Economic case for HS2 rail questioned in UK

25th Mar 2015
Economic case for HS2 rail questioned in UK

The government has not yet made a convincing case for HS2 and must do so before parliament passes a bill to enable the construction of the first stage of the railway to begin.

This is the conclusion of the House of Lords Economic Affairs Select Committee, in a report published today.

The committee argues it supports transport infrastructure investment, but, at a cost of £50 billion HS2 will be one of the most expensive infrastructure projects ever undertaken in the UK.

The government sets two main objectives for HS2: increasing capacity on the railway and rebalancing the economy but, concludes the report, it fails to make a convincing case for either.

Full information on railway usage has not been made publicly available by the government, on the grounds of commercial sensitivity.

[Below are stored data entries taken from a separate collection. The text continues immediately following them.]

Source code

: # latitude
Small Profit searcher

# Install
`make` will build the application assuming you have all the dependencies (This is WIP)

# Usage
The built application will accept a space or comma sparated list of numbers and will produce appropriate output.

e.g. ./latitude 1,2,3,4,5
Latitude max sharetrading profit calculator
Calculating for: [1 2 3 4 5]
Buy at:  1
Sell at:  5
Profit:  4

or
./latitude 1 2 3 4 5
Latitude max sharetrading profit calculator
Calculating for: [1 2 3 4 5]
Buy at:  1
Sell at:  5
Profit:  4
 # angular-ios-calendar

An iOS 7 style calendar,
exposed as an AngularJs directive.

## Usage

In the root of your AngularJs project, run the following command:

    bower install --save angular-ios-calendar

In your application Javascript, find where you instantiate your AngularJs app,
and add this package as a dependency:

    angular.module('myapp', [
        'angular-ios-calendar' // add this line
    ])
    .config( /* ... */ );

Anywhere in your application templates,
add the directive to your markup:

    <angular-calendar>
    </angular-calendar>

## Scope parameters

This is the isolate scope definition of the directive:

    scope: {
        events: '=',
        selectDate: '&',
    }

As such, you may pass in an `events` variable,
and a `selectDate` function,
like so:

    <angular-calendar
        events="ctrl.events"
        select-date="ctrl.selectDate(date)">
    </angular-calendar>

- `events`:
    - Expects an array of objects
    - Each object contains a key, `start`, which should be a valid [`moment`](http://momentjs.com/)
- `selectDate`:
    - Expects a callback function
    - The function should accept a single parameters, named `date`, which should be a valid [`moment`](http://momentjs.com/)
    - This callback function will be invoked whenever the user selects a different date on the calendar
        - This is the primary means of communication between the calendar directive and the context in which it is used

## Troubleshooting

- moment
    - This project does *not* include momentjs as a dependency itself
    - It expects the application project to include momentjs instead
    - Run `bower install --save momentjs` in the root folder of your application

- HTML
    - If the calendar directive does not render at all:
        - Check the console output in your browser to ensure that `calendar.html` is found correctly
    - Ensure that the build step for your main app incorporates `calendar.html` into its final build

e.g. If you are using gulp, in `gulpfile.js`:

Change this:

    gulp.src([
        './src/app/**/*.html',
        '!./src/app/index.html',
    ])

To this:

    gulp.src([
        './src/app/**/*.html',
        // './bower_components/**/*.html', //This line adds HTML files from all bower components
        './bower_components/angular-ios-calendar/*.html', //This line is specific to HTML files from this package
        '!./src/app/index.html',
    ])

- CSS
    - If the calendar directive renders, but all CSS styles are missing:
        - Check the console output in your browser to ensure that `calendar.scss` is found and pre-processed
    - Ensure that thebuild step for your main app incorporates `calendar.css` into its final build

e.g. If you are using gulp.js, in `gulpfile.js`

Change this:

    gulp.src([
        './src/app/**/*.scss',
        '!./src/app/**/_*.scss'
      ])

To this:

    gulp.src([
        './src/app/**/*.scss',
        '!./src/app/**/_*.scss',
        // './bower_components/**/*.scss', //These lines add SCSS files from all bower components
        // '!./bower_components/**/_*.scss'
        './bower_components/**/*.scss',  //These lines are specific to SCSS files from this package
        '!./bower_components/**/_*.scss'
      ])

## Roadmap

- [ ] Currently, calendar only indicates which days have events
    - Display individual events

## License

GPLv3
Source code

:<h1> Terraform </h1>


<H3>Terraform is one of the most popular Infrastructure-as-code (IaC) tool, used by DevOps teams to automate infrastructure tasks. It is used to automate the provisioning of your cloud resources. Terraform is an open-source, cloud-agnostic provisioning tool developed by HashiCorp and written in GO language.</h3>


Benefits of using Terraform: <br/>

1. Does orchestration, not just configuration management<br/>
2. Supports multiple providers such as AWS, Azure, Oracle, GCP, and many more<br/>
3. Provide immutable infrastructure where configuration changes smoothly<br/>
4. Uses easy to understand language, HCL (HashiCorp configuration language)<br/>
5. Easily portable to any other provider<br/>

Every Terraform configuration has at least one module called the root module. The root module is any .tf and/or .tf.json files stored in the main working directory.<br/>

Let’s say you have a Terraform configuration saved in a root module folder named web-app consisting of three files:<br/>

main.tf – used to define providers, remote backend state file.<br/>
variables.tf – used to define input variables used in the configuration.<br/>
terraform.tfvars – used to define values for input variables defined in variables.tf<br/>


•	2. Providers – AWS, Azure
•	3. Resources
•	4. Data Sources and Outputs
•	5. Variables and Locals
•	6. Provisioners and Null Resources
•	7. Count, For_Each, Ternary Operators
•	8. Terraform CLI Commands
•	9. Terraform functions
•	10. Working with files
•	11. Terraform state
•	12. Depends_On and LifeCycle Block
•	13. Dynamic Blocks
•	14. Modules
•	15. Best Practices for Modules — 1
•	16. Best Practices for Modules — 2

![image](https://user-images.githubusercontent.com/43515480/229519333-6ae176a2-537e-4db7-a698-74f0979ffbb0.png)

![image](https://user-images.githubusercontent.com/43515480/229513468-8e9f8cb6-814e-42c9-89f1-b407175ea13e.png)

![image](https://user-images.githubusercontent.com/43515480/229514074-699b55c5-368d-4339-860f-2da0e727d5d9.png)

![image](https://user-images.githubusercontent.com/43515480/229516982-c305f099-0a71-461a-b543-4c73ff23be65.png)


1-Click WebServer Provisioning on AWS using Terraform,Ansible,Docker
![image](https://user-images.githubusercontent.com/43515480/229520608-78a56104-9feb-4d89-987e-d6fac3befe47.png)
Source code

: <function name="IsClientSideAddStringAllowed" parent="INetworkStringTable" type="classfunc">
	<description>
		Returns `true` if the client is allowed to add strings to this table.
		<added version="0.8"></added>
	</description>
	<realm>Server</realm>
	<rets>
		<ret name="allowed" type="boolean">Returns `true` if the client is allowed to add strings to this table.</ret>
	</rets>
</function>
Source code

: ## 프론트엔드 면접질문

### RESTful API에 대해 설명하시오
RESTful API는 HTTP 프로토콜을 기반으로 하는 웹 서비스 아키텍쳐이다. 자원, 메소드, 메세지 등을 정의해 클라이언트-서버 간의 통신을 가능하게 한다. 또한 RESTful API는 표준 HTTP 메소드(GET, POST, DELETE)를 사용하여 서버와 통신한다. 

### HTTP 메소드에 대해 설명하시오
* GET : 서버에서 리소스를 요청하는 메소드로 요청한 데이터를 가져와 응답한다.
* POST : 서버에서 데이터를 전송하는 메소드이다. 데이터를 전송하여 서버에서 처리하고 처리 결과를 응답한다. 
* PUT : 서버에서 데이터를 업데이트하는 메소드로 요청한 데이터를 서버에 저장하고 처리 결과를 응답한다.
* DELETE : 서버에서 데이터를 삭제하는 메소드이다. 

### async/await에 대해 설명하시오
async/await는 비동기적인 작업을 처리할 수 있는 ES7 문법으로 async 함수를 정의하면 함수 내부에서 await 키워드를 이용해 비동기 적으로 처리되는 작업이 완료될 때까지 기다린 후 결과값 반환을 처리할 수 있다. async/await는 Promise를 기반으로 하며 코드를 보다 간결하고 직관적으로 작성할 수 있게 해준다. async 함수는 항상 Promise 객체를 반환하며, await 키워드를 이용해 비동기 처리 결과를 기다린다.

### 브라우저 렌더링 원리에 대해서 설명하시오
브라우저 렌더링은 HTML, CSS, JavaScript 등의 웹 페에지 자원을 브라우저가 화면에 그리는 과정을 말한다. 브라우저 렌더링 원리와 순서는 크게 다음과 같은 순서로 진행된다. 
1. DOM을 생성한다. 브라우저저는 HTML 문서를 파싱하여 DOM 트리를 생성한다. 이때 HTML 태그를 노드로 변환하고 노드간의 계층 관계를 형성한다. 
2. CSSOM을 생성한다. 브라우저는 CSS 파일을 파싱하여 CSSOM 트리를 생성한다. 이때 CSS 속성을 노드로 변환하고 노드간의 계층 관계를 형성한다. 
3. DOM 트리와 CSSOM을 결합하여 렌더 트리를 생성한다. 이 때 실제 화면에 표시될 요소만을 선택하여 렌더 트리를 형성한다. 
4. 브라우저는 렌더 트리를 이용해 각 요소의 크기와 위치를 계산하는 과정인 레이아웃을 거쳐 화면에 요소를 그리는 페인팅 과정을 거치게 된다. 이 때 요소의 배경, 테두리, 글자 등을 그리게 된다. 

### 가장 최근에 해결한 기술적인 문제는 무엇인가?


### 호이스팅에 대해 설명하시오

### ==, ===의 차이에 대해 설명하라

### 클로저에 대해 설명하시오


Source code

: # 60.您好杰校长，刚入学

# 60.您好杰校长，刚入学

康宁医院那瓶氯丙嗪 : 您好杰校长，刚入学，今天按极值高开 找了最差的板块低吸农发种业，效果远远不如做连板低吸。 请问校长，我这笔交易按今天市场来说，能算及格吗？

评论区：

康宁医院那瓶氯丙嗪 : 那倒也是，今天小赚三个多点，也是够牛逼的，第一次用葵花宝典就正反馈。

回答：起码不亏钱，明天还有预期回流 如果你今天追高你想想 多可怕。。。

The evidence shows that long distance trains arriving at and departing from Euston are, on average, just 43 per cent full and even during peak times are only between 50 and 60 per cent full.

Overcrowding is largely a problem confined to Friday evenings and weekends on long-distance trains and to London-bound commuter trains.

There are less expensive options to remedy these problems than HS2 but these have not been properly reviewed.

The committee agrees with the objective to rebalance the economy but disputes the claim that HS2 is the way to achieve it.

The evidence from other countries, such as France, shows that the capital city is the biggest beneficiary from high speed rail.

Therefore, London would most likely be the biggest beneficiary from HS2.

The committee argues there is a strong case for improving the trans-Pennine links or building the northern legs of HS2 first, both of which could be a better way of rebalancing the economy than building the southern leg of HS2.

On cost, the Committee says that the cost per mile of HS2 is estimated to be up to nine higher than the cost of constructing high speed lines in France.

The committee suggests that, if HS2 is to go ahead, the cost could be reduced by building it to run at 200 mph, as in Europe, instead of 250 mph, terminating the line at Old Oak Common or learning lessons from France to reduce the cost of construction.

Commenting, Lord Hollick, chairman of the House of Lords Economic Affairs Committee said: “At £50bn HS2 will be one of the most expensive infrastructure projects ever undertaken in the UK but the government have not yet made a convincing case for why it is necessary.

“The committee are supportive of investment in rail infrastructure, but are not convinced that HS2 as currently proposed is the best way to deliver that investment.

“The government are basing the justification for HS2 on two factors – increased rail capacity and rebalancing the UK economy; we have not seen the evidence that it is the best way to deliver either.”